# Inertia negation

Inertia negation is a hypothetical process causing physical objects with mass to act as if they were of lower mass or were massless. The effect is the opposite of adding ballast. No such process is known to exist in the real world: if current understanding of physics is correct, such a process would be impossible. There is currently no known material or technology that is able to eliminate or negate the effects of inertia that all objects with mass possess.

## Overview

According to Newton's first law, "A body will continue in its state of rest or of uniform motion in a straight line, unless compelled to change that state by a net force." Inertia is the resistance against changes in the motion of an object. Objects within objects each possess their own inertia, and will collide with each other when the containing object is moved.

A device that would be capable of inertia negation is described as being capable of reducing the inertia of both the larger containing object, and of all contained objects within, so as to make changes in motion easier, and to reduce or prevent damage due to internal collisions. The inertia is not absorbed or redirected but simply ceases to have a physical effect.

Antimatter, while being the opposite of matter, has the same kind of inertia, with the forces oriented in the same direction, as normal matter. Thus, storing antimatter on board a vehicle made of matter would not achieve any kind of inertia negation.

## Inertia negation in fiction

Inertia negation is a commonplace technology in numerous science fiction series. It is used as an explanation as to why the crew of starships can withstand complex maneuvres or acceleration to FTL speeds.

Notable appearances include the Star Trek franchise, where inertial dampers protect the crew from the dangers of sudden accelerations. Another example is in the movie Alien.

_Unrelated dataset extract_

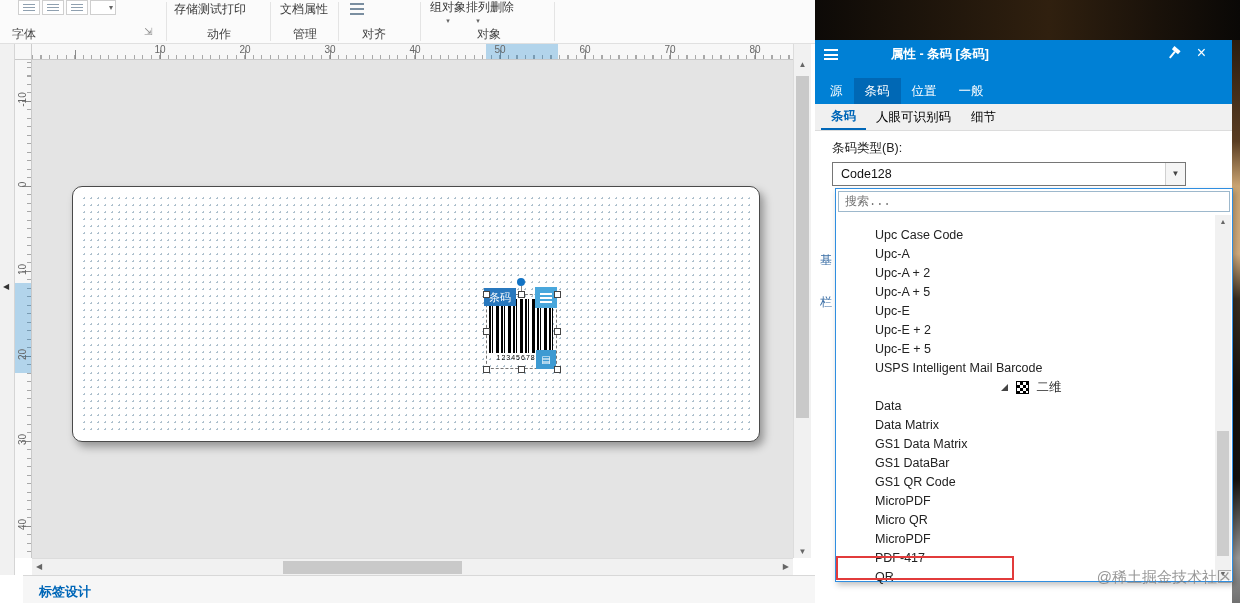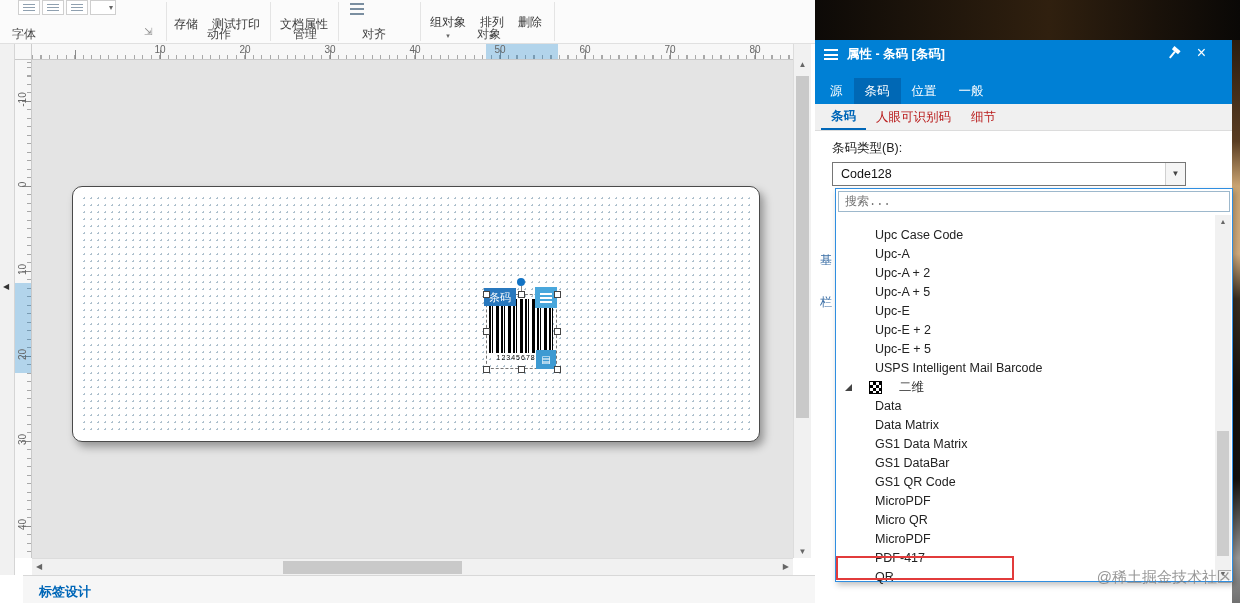"存储" .rb-btnrow { gap: 14px -> none; top: 16px -> 1px }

In the fictional Mass Effect universe dark energy fields are used ubiquitously to modify mass of objects, e.g. of weapon projectiles to allow use of compact mass accelerators in order to achieve higher muzzle velocity, or even negate the mass of entire spaceships in order to enable FTL travel.

### Inertial damper as shock absorber

Inertia negation is used to counter the effects of sudden acceleration that would impart structural stresses on star ships when suddenly accelerating to or decelerating with the impulse drive, and which would cause passengers to be thrown against walls and crushed by the inertial effects of the vehicle suddenly accelerating or slowing.

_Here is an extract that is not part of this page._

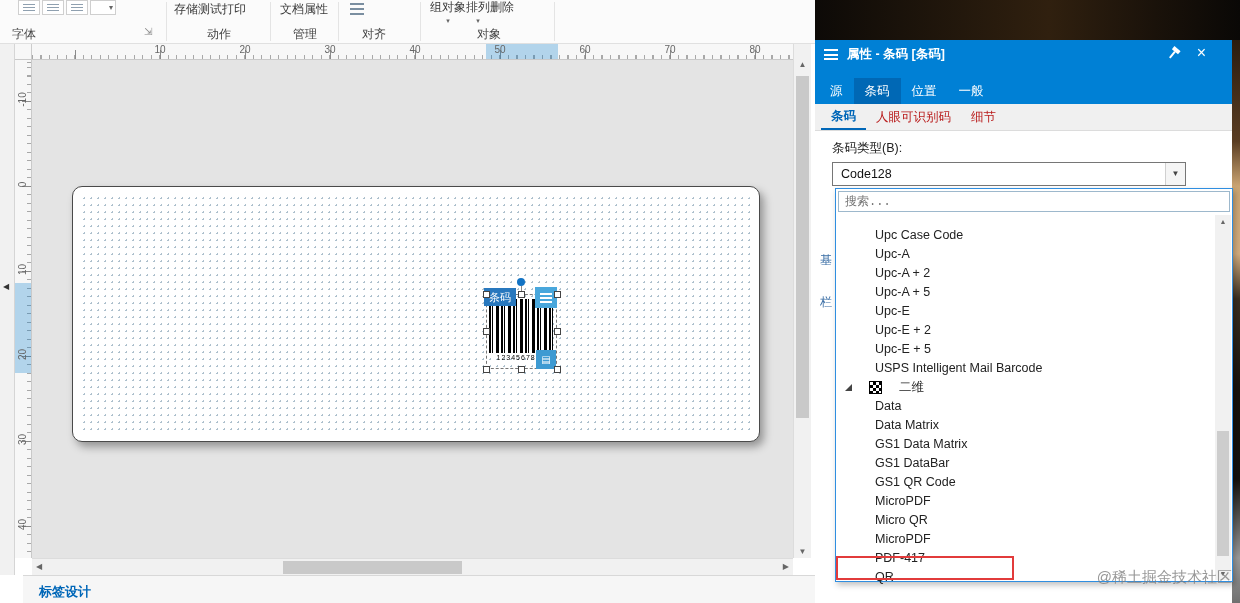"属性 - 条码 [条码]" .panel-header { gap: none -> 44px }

Such a device does not need to negate or alter inertia – a similar effect can be achieved by creating a gravitational field opposing the acceleration of the vessel. Such technology, while still nonexistent at the present time and considered unlikely to be achieved in the foreseeable future, is by far more realistic than manipulating inertial mass.

## Inertial damper in real world

Countering the effect of inertial forces requires a force that compensates them. For example, a pilot of a rapidly accelerating fighter aircraft is acted upon by his seat, which compensates the inertial force, which would otherwise make him fall through the seat. However, the distribution of the compensating force throughout his body is different from that of the inertial force, and thus a deformation of his body occurs (such as swelling of the legs and insufficient blood supply to the brain).

To avoid the deformation, the distributions have to match. The gravitational field discussed above is a theoretical possibility to achieve this perfectly. For bodies with homogeneous density there is also the possibility of surrounding them with a fluid of the same density. The resulting buoyant force compensates the inertial forces. It is distributed across the body surface and transferred to its interior in such a way that no deformation stress occurs. The fighter pilots often wear a liquid-filled g-suit for this purpose. However, as the human body is not entirely homogeneous (bones are denser, air in the cavities is lighter than the rest of the body), some deformation stress remains.